DAST for LLM-augmented applications

Dynamically test large language model (LLM) features in your application for sensitive information disclosure, prompt injection, data exfiltration, tool abuse, content policy violations, and more before attackers exploit them. Configure AppScan to target chat endpoints, retrieval-augmented generation (RAG) pipelines, and other LLM components, and then review reproducible findings with full transcripts and remediation guidance.

Note: DAST for LLM-augmented applications is an innovative feature; its workflow may change without notice. While it is currently included with an AppScan Standard license, future access may necessitate the procurement of a separate license.

Large language models (LLMs)

LLMs are neural networks trained on extensive text corpora to understand and generate natural language for tasks such as chat, summarization, and code generation.

Integrations with external tools and data sources (for example, retrieval-augmented generation (RAG) and plugins) expand capabilities, but also introduce risks, including prompt injection, sensitive data exposure, and unintended actions. Robust testing and controls are required.

AppScan DAST for LLM-augmented applications

LLM vulnerabilities can expose sensitive data, trigger unauthorized tool or API actions, manipulate outputs, and disrupt services. These issues undermine security, reliability, and compliance.

For a detailed understanding of key risk categories and attack patterns, see the OWASP Top 10 for LLM Applications. This resource outlines critical threats such as prompt injection, data exfiltration, training data poisoning, and model abuse.

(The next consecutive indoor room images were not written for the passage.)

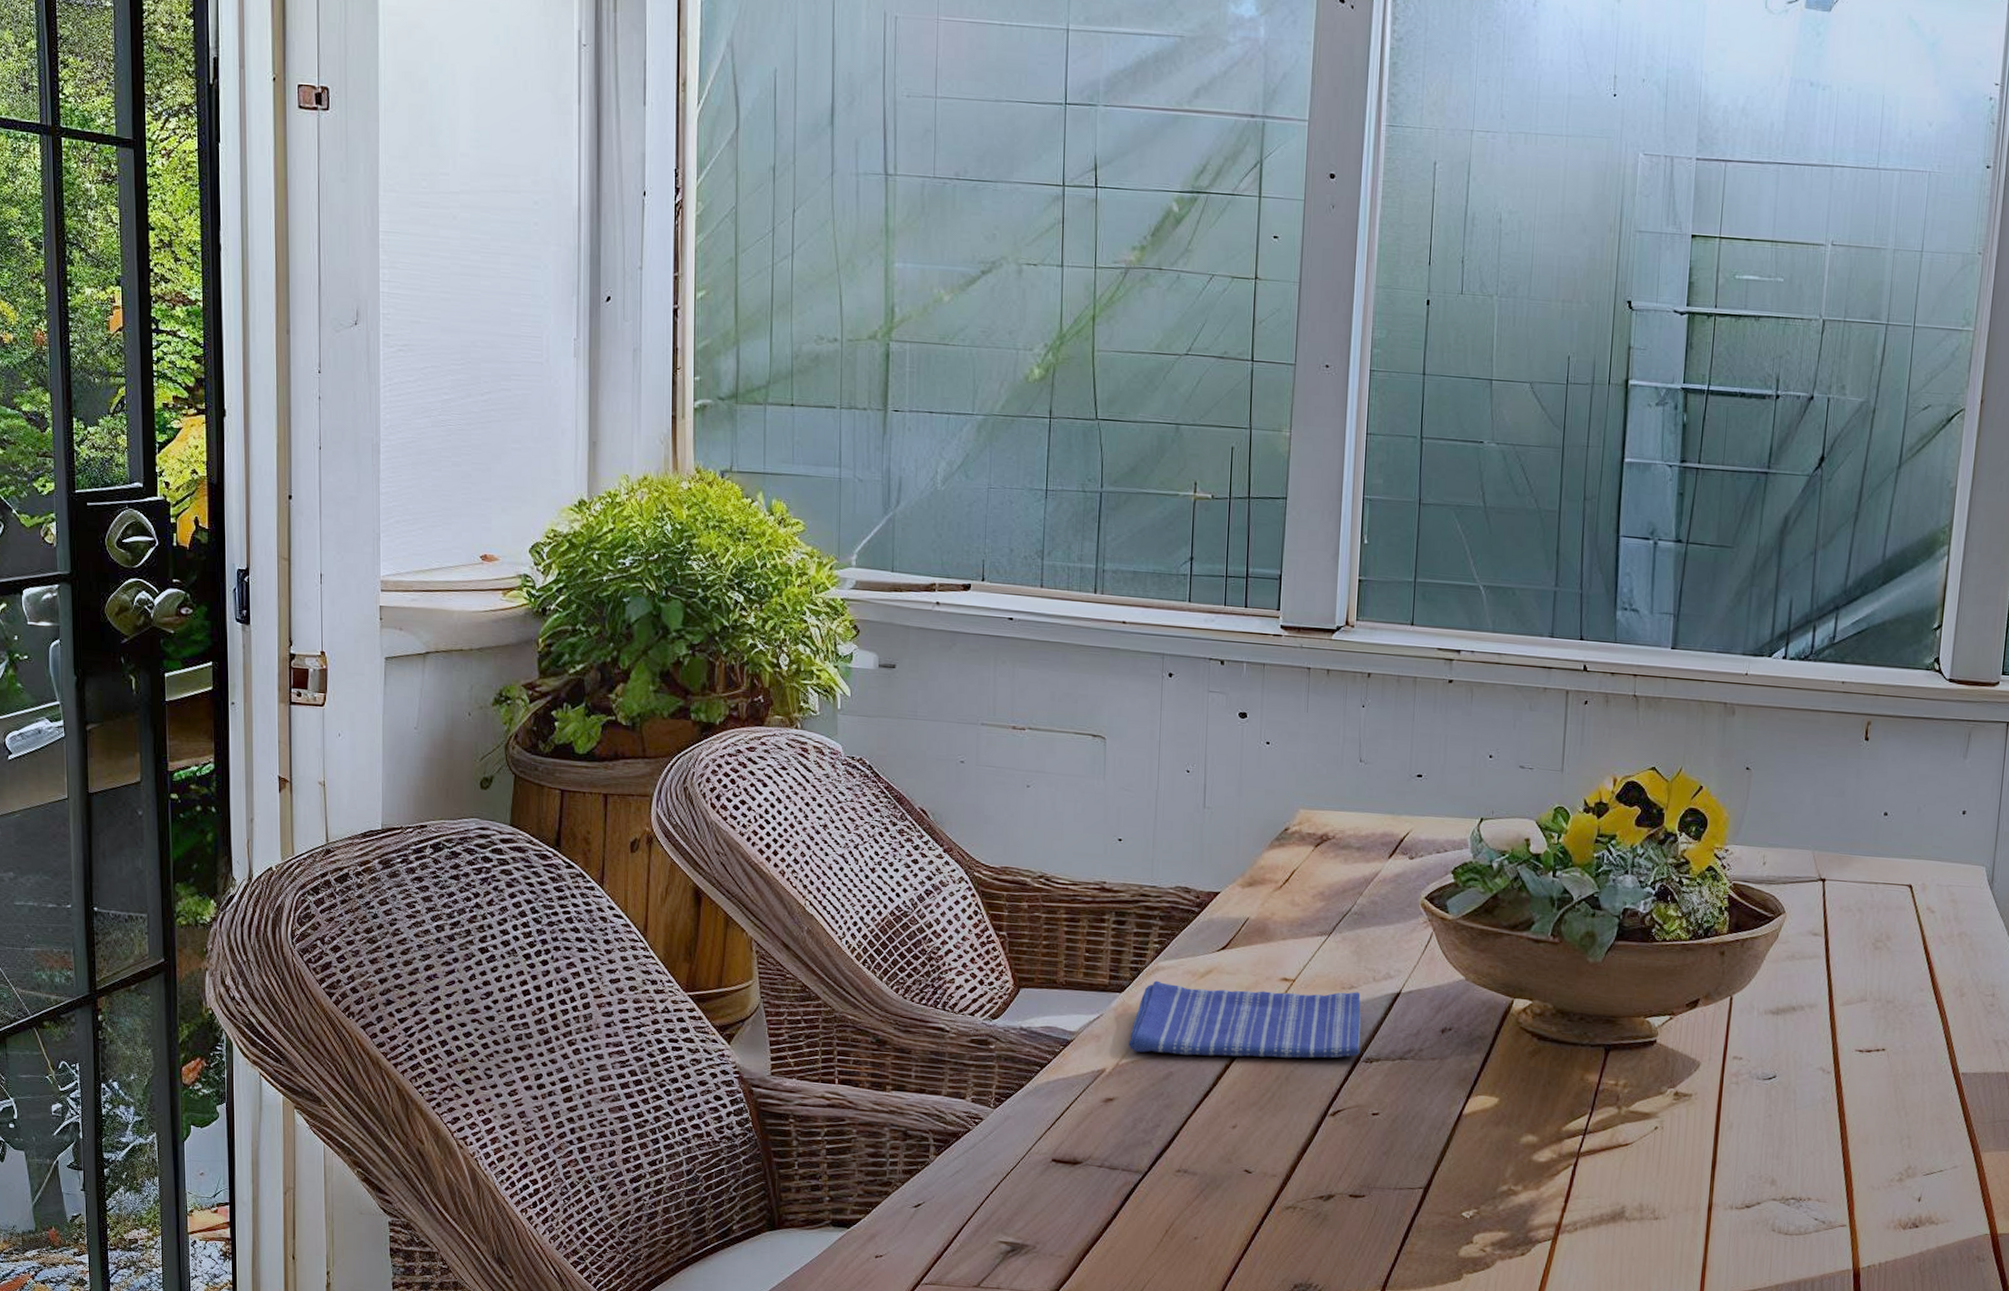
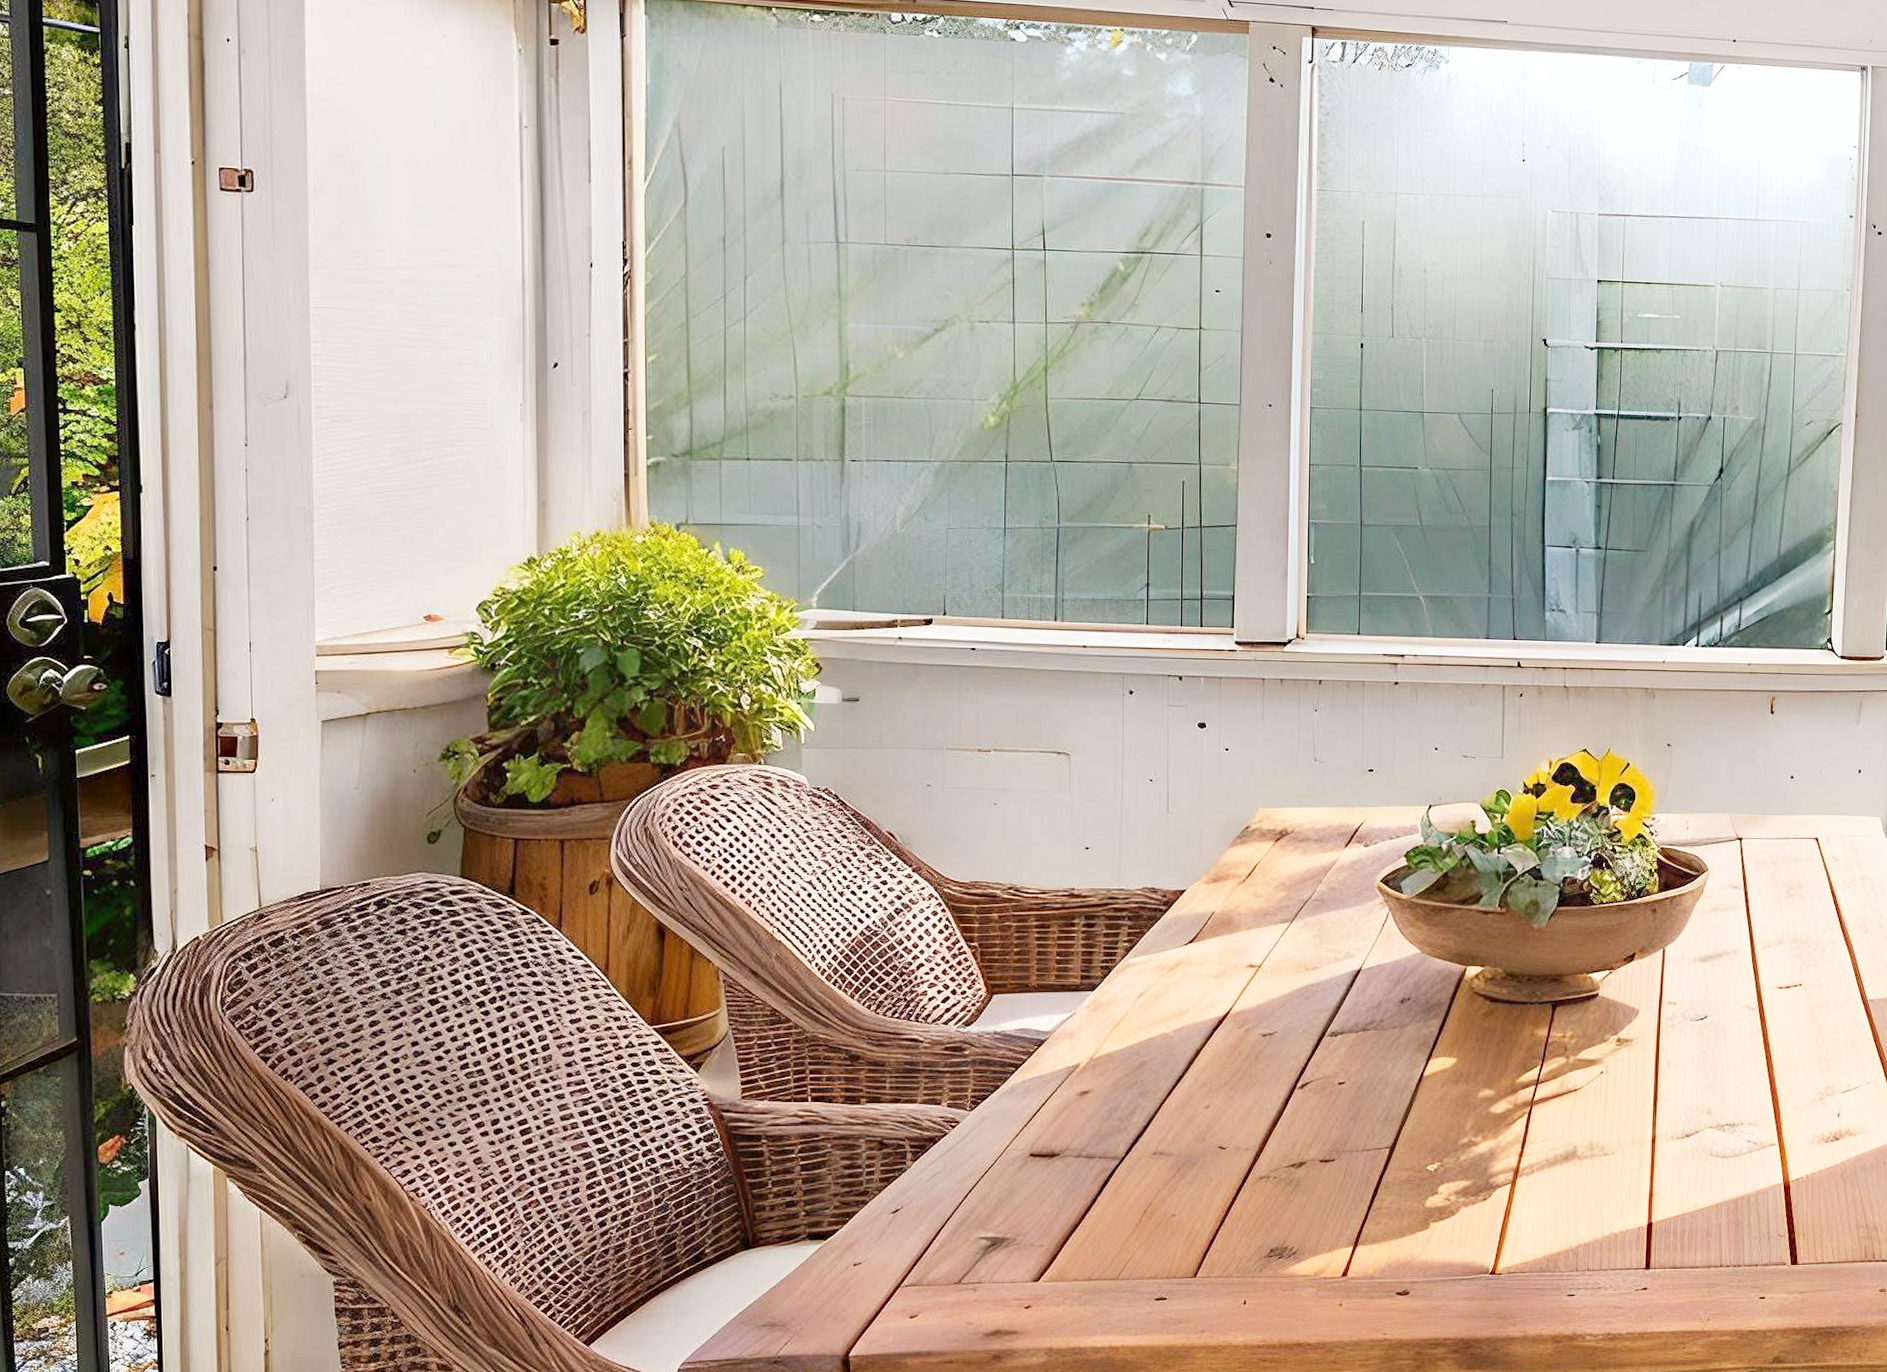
dish towel: present [1128,980,1362,1059] -> none [1101,972,1325,1045]

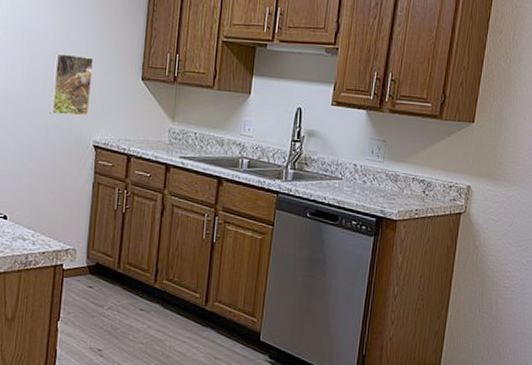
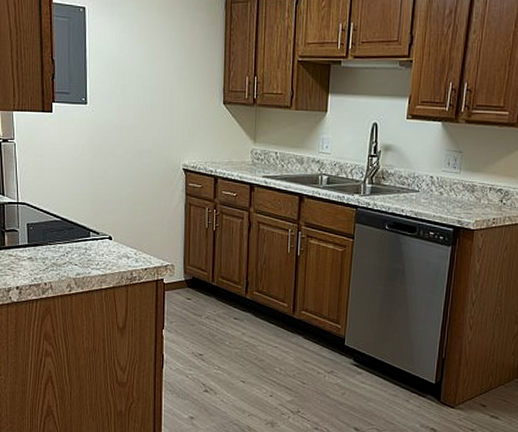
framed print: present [50,53,94,117] -> none [141,83,179,142]

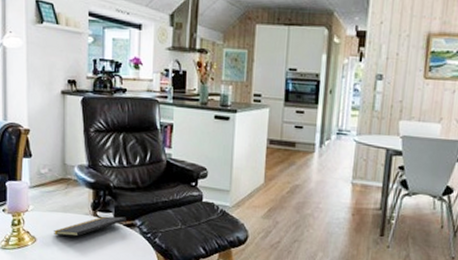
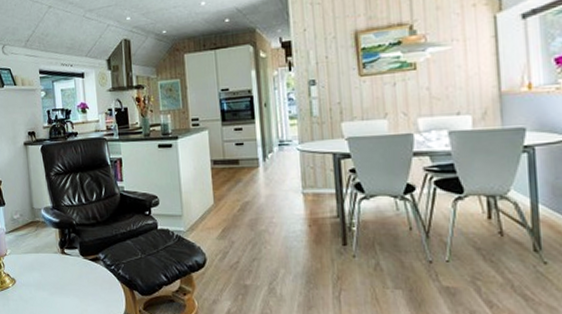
notepad: present [54,216,128,237] -> none [30,252,93,275]

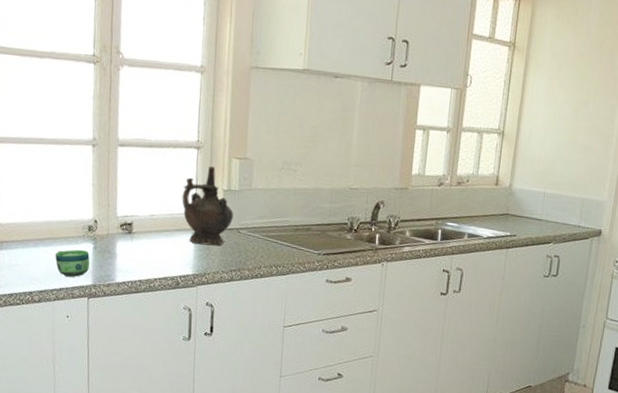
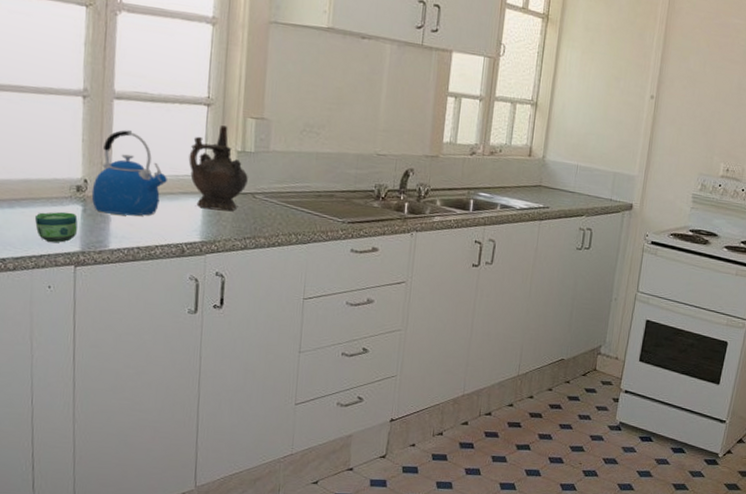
kettle: none [100,174,164,252] -> present [91,130,167,216]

AppScan DAST for LLM-augmented applications helps address these security risks by enabling configuration and testing for LLM-based vulnerabilities. This allows for the validation of defenses and the prevention of exploitation. By enabling LLM in DAST scans, potential risks can be identified and remediated early in the development cycle.

Coverage summary

AppScan DAST exercises your LLM workflows end-to-end and inspects behavior and responses to uncover issues, including:

  • Prompt injection and jailbreak attempts

  • Sensitive data disclosure and data exfiltration

  • Function/tool-calling abuse and unauthorized actions

  • Retrieval-augmented generation (RAG) threats, including retrieval manipulation

  • Datastore access misconfigurations

  • Code execution and shell command injection

Limitations

  • LLM outputs are non-deterministic; reruns may produce different results.
  • Provider-side rate limits and safety filters can affect coverage.